WNBA warns Fever after Caitlin Clark injury report lapse
Caitlin Clark was scratched about 100 minutes before tipoff, and the Fever’s late disclosure drew a WNBA warning over rules tied to betting and fan trust.

The WNBA warned the Indiana Fever after Caitlin Clark was ruled out about 100 minutes before tipoff and the team did not list her back injury in time for its game against Portland at Gainbridge Fieldhouse in Indianapolis. Clark had not practiced the day before, but she was still absent from the injury report until less than two hours before the Fever’s 90-73 win on May 20, a lapse that put league disclosure rules under a bright spotlight.
Those rules are not vague. The WNBA requires teams to report injuries, illnesses, other medical conditions or rest by 5 p.m. local time the day before a game, with a 1 p.m. local deadline on the day of the game for the second game of a back-to-back. Clark’s status changed, but the update did not arrive on time. For a player whose availability moves television interest, attendance and betting markets, the delay was more than a paperwork error.
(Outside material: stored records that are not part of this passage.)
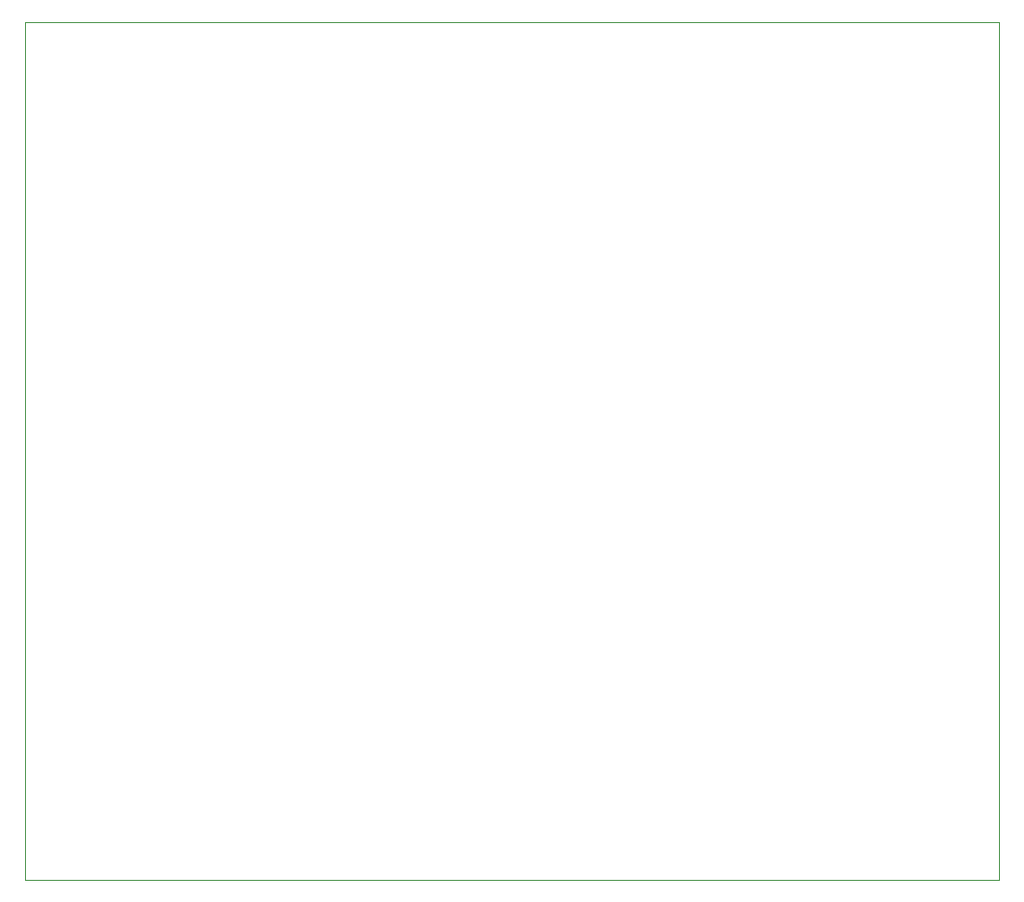
<source format=gbr>
%TF.GenerationSoftware,KiCad,Pcbnew,(5.1.12-1-10_14)*%
%TF.CreationDate,2022-01-02T10:15:02-08:00*%
%TF.ProjectId,bias-supply,62696173-2d73-4757-9070-6c792e6b6963,1.0*%
%TF.SameCoordinates,Original*%
%TF.FileFunction,Profile,NP*%
%FSLAX46Y46*%
G04 Gerber Fmt 4.6, Leading zero omitted, Abs format (unit mm)*
G04 Created by KiCad (PCBNEW (5.1.12-1-10_14)) date 2022-01-02 10:15:02*
%MOMM*%
%LPD*%
G01*
G04 APERTURE LIST*
%TA.AperFunction,Profile*%
%ADD10C,0.050000*%
%TD*%
G04 APERTURE END LIST*
D10*
X95250000Y-59690000D02*
X95250000Y-135255000D01*
X180975000Y-135255000D02*
X180975000Y-59690000D01*
X95250000Y-135255000D02*
X180975000Y-135255000D01*
X95250000Y-59690000D02*
X180975000Y-59690000D01*
M02*

</source>
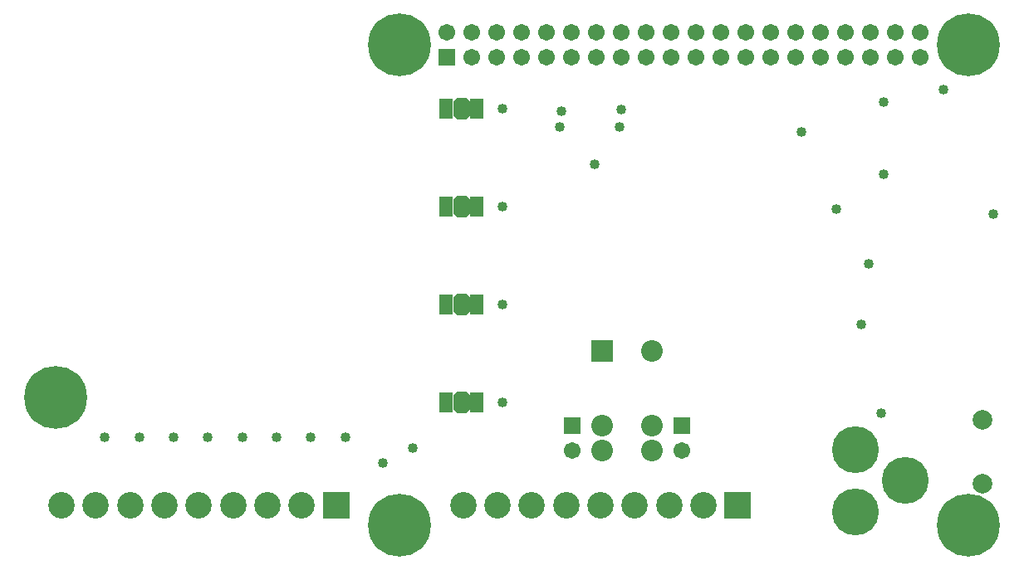
<source format=gbs>
%FSTAX24Y24*%
%MOIN*%
G70*
G01*
G75*
G04 Layer_Color=8388736*
%ADD10R,0.0315X0.0374*%
%ADD11R,0.0374X0.0315*%
%ADD12R,0.0472X0.0256*%
G04:AMPARAMS|DCode=13|XSize=21.7mil|YSize=47.2mil|CornerRadius=0mil|HoleSize=0mil|Usage=FLASHONLY|Rotation=270.000|XOffset=0mil|YOffset=0mil|HoleType=Round|Shape=Octagon|*
%AMOCTAGOND13*
4,1,8,0.0236,0.0054,0.0236,-0.0054,0.0182,-0.0108,-0.0182,-0.0108,-0.0236,-0.0054,-0.0236,0.0054,-0.0182,0.0108,0.0182,0.0108,0.0236,0.0054,0.0*
%
%ADD13OCTAGOND13*%

%ADD14R,0.0472X0.0217*%
%ADD15O,0.0236X0.0866*%
%ADD16R,0.0236X0.0866*%
%ADD17R,0.0630X0.0630*%
%ADD18R,0.1299X0.1004*%
%ADD19R,0.0374X0.1004*%
%ADD20R,0.0630X0.0630*%
%ADD21C,0.0100*%
%ADD22C,0.0200*%
%ADD23C,0.0150*%
%ADD24C,0.0039*%
%ADD25R,0.0787X0.0787*%
%ADD26C,0.0787*%
%ADD27C,0.0591*%
%ADD28R,0.0591X0.0591*%
%ADD29C,0.0709*%
%ADD30R,0.0591X0.0591*%
%ADD31C,0.1800*%
%ADD32C,0.0984*%
%ADD33R,0.0984X0.0984*%
G04:AMPARAMS|DCode=34|XSize=78.7mil|YSize=60mil|CornerRadius=0mil|HoleSize=0mil|Usage=FLASHONLY|Rotation=270.000|XOffset=0mil|YOffset=0mil|HoleType=Round|Shape=Octagon|*
%AMOCTAGOND34*
4,1,8,-0.0150,-0.0394,0.0150,-0.0394,0.0300,-0.0244,0.0300,0.0244,0.0150,0.0394,-0.0150,0.0394,-0.0300,0.0244,-0.0300,-0.0244,-0.0150,-0.0394,0.0*
%
%ADD34OCTAGOND34*%

%ADD35C,0.2441*%
%ADD36C,0.0320*%
%ADD37R,0.0472X0.0728*%
%ADD38C,0.0300*%
%ADD39R,0.0395X0.0454*%
%ADD40R,0.0454X0.0395*%
%ADD41R,0.0552X0.0336*%
G04:AMPARAMS|DCode=42|XSize=25.6mil|YSize=51.2mil|CornerRadius=0mil|HoleSize=0mil|Usage=FLASHONLY|Rotation=270.000|XOffset=0mil|YOffset=0mil|HoleType=Round|Shape=Octagon|*
%AMOCTAGOND42*
4,1,8,0.0256,0.0064,0.0256,-0.0064,0.0192,-0.0128,-0.0192,-0.0128,-0.0256,-0.0064,-0.0256,0.0064,-0.0192,0.0128,0.0192,0.0128,0.0256,0.0064,0.0*
%
%ADD42OCTAGOND42*%

%ADD43R,0.0512X0.0256*%
%ADD44O,0.0316X0.0946*%
%ADD45R,0.0316X0.0946*%
%ADD46R,0.0710X0.0710*%
%ADD47R,0.1379X0.1084*%
%ADD48R,0.0454X0.1084*%
%ADD49R,0.0710X0.0710*%
%ADD50R,0.0867X0.0867*%
%ADD51C,0.0867*%
%ADD52C,0.0671*%
%ADD53R,0.0671X0.0671*%
%ADD54C,0.0789*%
%ADD55R,0.0671X0.0671*%
%ADD56C,0.1880*%
%ADD57C,0.1064*%
%ADD58R,0.1064X0.1064*%
G04:AMPARAMS|DCode=59|XSize=86.7mil|YSize=68mil|CornerRadius=0mil|HoleSize=0mil|Usage=FLASHONLY|Rotation=270.000|XOffset=0mil|YOffset=0mil|HoleType=Round|Shape=Octagon|*
%AMOCTAGOND59*
4,1,8,-0.0170,-0.0434,0.0170,-0.0434,0.0340,-0.0264,0.0340,0.0264,0.0170,0.0434,-0.0170,0.0434,-0.0340,0.0264,-0.0340,-0.0264,-0.0170,-0.0434,0.0*
%
%ADD59OCTAGOND59*%

%ADD60C,0.2521*%
%ADD61C,0.0400*%
%ADD62R,0.0552X0.0808*%
D50*
X084013Y074778D02*
D03*
D51*
Y071778D02*
D03*
Y070778D02*
D03*
X086013Y074778D02*
D03*
Y071778D02*
D03*
Y070778D02*
D03*
D52*
X082813D02*
D03*
X087213D02*
D03*
X077795Y087569D02*
D03*
X078795Y086569D02*
D03*
Y087569D02*
D03*
X079795Y086569D02*
D03*
Y087569D02*
D03*
X080795Y086569D02*
D03*
Y087569D02*
D03*
X081795Y086569D02*
D03*
Y087569D02*
D03*
X082795Y086569D02*
D03*
Y087569D02*
D03*
X083795Y086569D02*
D03*
Y087569D02*
D03*
X084795Y086569D02*
D03*
Y087569D02*
D03*
X085795Y086569D02*
D03*
Y087569D02*
D03*
X086795Y086569D02*
D03*
Y087569D02*
D03*
X087795Y086569D02*
D03*
Y087569D02*
D03*
X088795Y086569D02*
D03*
Y087569D02*
D03*
X089795Y086569D02*
D03*
Y087569D02*
D03*
X090795Y086569D02*
D03*
Y087569D02*
D03*
X091795Y086569D02*
D03*
Y087569D02*
D03*
X092795Y086569D02*
D03*
Y087569D02*
D03*
X093795Y086569D02*
D03*
Y087569D02*
D03*
X094795Y086569D02*
D03*
Y087569D02*
D03*
X095795Y086569D02*
D03*
Y087569D02*
D03*
X096795Y086569D02*
D03*
Y087569D02*
D03*
D53*
X082813Y071778D02*
D03*
X087213D02*
D03*
D54*
X099303Y069451D02*
D03*
Y07201D02*
D03*
D55*
X077795Y086569D02*
D03*
D56*
X096195Y069569D02*
D03*
X094195Y068319D02*
D03*
Y070819D02*
D03*
D57*
X078447Y068565D02*
D03*
X083959D02*
D03*
X079825D02*
D03*
X086715D02*
D03*
X081203D02*
D03*
X082581D02*
D03*
X085337D02*
D03*
X088093D02*
D03*
X062325Y068565D02*
D03*
X067837D02*
D03*
X063703D02*
D03*
X070593D02*
D03*
X065081D02*
D03*
X066459D02*
D03*
X069215D02*
D03*
X07197D02*
D03*
D58*
X08947Y068565D02*
D03*
X073348Y068565D02*
D03*
D59*
X078378Y08451D02*
D03*
Y080573D02*
D03*
X078378Y076636D02*
D03*
X078378Y072699D02*
D03*
D60*
X098713Y087069D02*
D03*
X075878Y067778D02*
D03*
X098713D02*
D03*
X075878Y087069D02*
D03*
X062098Y072896D02*
D03*
D61*
X069579Y071321D02*
D03*
X070957D02*
D03*
X072335D02*
D03*
X073713D02*
D03*
X080012Y072699D02*
D03*
Y076636D02*
D03*
Y080573D02*
D03*
Y08451D02*
D03*
X066823Y071321D02*
D03*
X065445D02*
D03*
X064067D02*
D03*
X093413Y080478D02*
D03*
X097713Y085278D02*
D03*
X092013Y083578D02*
D03*
X082313Y083778D02*
D03*
X076413Y070878D02*
D03*
X094413Y075847D02*
D03*
X075213Y070278D02*
D03*
X084713Y083778D02*
D03*
X095313Y081878D02*
D03*
Y084778D02*
D03*
X094713Y078278D02*
D03*
X099713Y080278D02*
D03*
X083713Y082278D02*
D03*
X095213Y072278D02*
D03*
X068201Y071321D02*
D03*
X084783Y08447D02*
D03*
X082393Y08442D02*
D03*
D62*
X079008Y08451D02*
D03*
X077748D02*
D03*
X079008Y080573D02*
D03*
X077748D02*
D03*
X079008Y076636D02*
D03*
X077748D02*
D03*
X079008Y072699D02*
D03*
X077748D02*
D03*
M02*

</source>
It was a test of whether the league’s transparency standards are being enforced with the same urgency that now follows its biggest star.

Indiana still handled Portland behind a strong team effort. Aliyah Boston scored 24 points and grabbed eight rebounds, Kelsey Mitchell added 21 points, and Tyasha Harris made her first start in Clark’s place with seven assists, two steals and no turnovers. The Fever improved to 3-2, and the game drew 14,010 fans, a reminder of how much attention Clark’s presence, or absence, brings to every Fever night.
Head coach Stephanie White said the Fever did not list Clark earlier because “we expected her to play” and because her “back is sore,” adding that the training staff would have more detail. White also said she did not expect Indiana to be fined. Clark was listed as probable for Friday’s home game against Golden State, suggesting the team expected her back quickly after the scare.
The episode also fits a broader injury history. Clark had not missed a game earlier in the 2026 season, but her 2025 campaign ended on July 15, 2025, after a right groin injury. She had previously said her back “gets out of line pretty quickly,” a line that now carries extra weight as the league tries to balance star power with compliance. In a season built around unprecedented attention, the WNBA’s warning to Indiana was a reminder that disclosure rules protect more than competitive integrity. They protect the trust that now surrounds every Clark update.